** Text section follows **

The sudden chaos was caused by the loss of promised federal funds expected to affect cultural events across the state. Saturday night’s star-studded ceremony recognized four new inductees into the West Virginia Music Hall of Fame. 

Daniel Johnston, Cameron LaVelle Mullins, Jeff Stevens and The Valentinos join a list of honorees that dates back to 2005 when the nonprofit was founded. And since that time, it has received significant grant funding from the West Virginia Humanities Council, said founder and director Michael Lipton. 

We do a lot of fundraising ourselves, and we sell tickets, so we’re not solely dependent on them,” Lipton said. “But when you put together a budget, you know, that was definitely part of it and figured into it.”

This year the Humanities grant totaled roughly $13,000 – about one-third of the total cost of putting on the ceremony. But most of those grant funds are paid after the ceremony, when receipts are available.

Lipton received notice just a few days ahead of time that the remaining funds won’t be coming – for the hall of fame or any other grantees funded through the council.

We got the email saying that, you know, I guess it was to all the grantees, that, ‘Do you have any outstanding grants? They are basically zeroed out.’”

Plane tickets had already been purchased, hotels reserved. contracts signed, performers scheduled. The eleventh-hour options are limited, Lipton said, when we spoke to him before the ceremony. 

One of the options is to not do your project and return any money that you have been given, or scale down your project. We’re in a little bit of a more prickly situation, since we’re days away from the ceremony and we can’t not do it,” he said.

** End of Text section **
** Data under study follows **

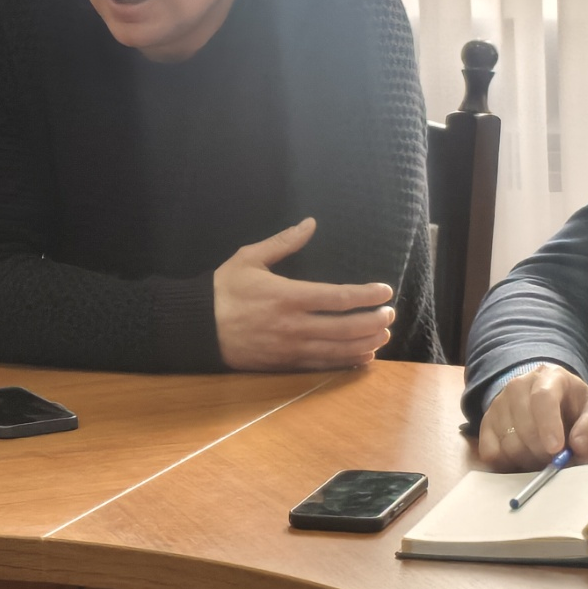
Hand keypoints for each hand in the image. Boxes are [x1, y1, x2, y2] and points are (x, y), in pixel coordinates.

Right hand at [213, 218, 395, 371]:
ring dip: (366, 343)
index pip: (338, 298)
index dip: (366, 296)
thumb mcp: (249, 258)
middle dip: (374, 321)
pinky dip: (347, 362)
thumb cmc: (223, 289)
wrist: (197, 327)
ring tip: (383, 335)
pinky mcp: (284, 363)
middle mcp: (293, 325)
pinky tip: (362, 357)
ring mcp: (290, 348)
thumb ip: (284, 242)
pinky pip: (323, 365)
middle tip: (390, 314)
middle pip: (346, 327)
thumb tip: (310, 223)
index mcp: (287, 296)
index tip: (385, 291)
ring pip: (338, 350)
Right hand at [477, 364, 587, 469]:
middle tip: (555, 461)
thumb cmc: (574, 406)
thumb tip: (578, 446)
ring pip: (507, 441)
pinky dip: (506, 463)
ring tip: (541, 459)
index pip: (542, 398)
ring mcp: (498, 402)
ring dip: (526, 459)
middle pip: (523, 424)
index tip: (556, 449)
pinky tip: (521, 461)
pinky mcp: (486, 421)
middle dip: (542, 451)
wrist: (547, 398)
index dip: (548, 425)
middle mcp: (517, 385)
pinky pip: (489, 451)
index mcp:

** End of Data under study **
** Data under study follows **

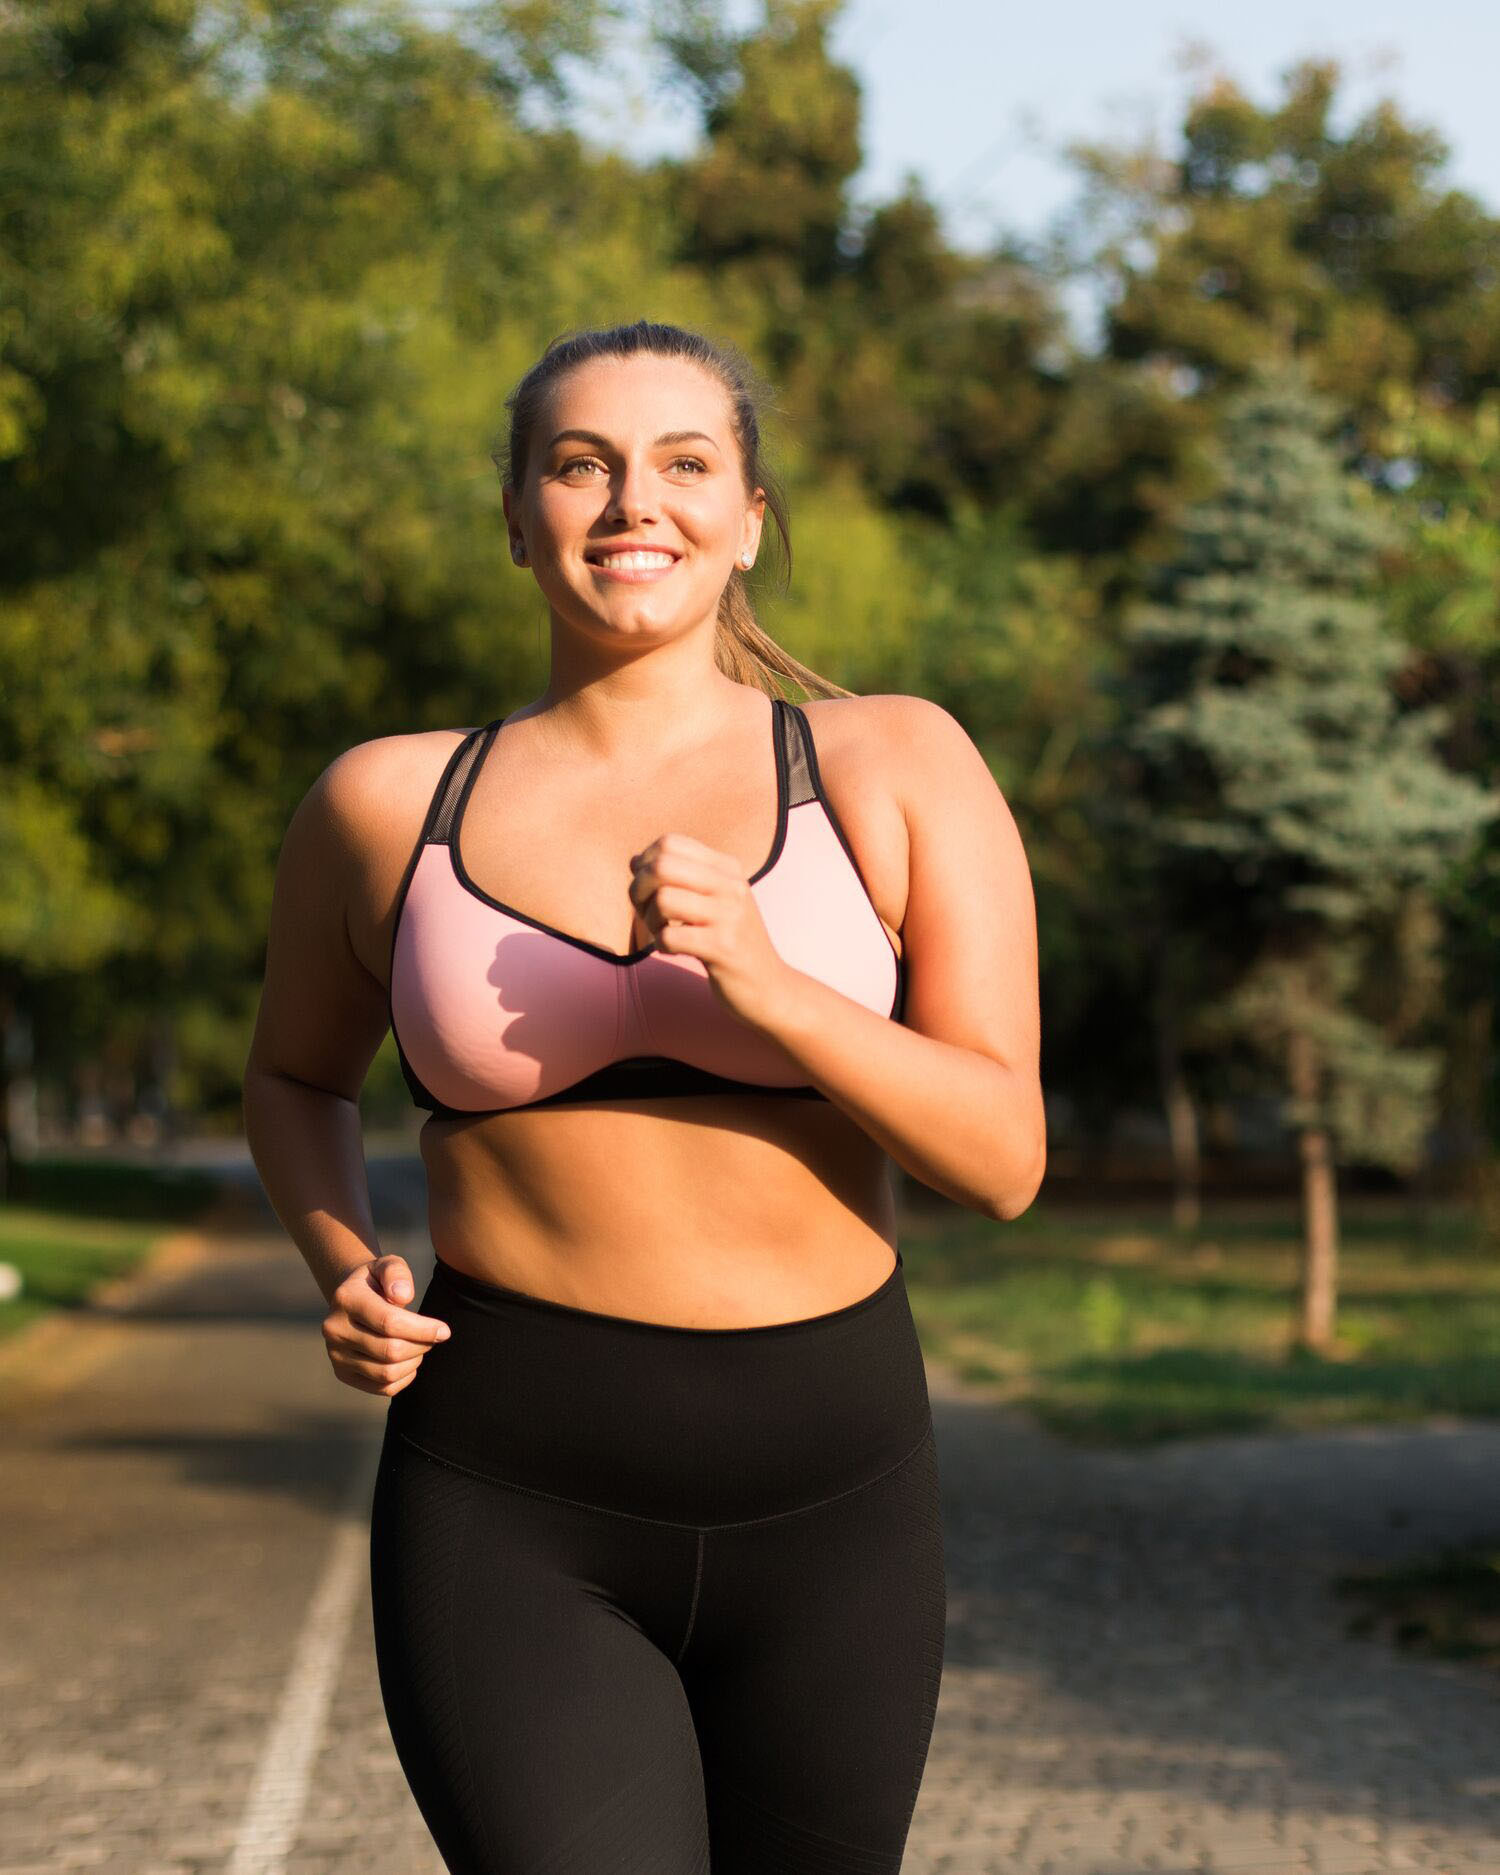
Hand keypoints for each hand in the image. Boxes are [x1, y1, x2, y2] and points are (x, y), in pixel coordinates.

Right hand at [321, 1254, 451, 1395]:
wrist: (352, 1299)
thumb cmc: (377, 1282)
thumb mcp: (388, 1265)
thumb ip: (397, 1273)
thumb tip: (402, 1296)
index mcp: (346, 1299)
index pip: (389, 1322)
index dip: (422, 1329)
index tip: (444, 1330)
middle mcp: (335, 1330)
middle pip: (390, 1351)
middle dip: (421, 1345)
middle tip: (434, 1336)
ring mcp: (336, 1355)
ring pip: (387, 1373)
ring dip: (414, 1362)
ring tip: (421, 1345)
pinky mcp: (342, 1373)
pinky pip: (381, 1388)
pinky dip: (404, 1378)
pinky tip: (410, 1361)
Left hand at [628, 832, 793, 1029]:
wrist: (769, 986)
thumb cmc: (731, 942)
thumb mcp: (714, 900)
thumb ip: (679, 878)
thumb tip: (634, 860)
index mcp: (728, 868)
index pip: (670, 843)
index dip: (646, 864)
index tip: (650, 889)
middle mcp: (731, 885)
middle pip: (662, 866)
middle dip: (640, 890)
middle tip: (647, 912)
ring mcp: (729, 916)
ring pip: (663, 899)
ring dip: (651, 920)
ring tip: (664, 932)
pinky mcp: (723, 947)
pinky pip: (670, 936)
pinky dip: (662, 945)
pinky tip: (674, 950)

** End of Data under study **

__Task prompt__
In the text on the West Virginia Music Hall of Fame, update the passage that opens with "Lipton received notice" and closes with "through the council.", putting "word" in place of "notice".

__Solution__
Lipton received word just a few days ahead of time that the remaining funds won’t be coming – for the hall of fame or any other grantees funded through the council.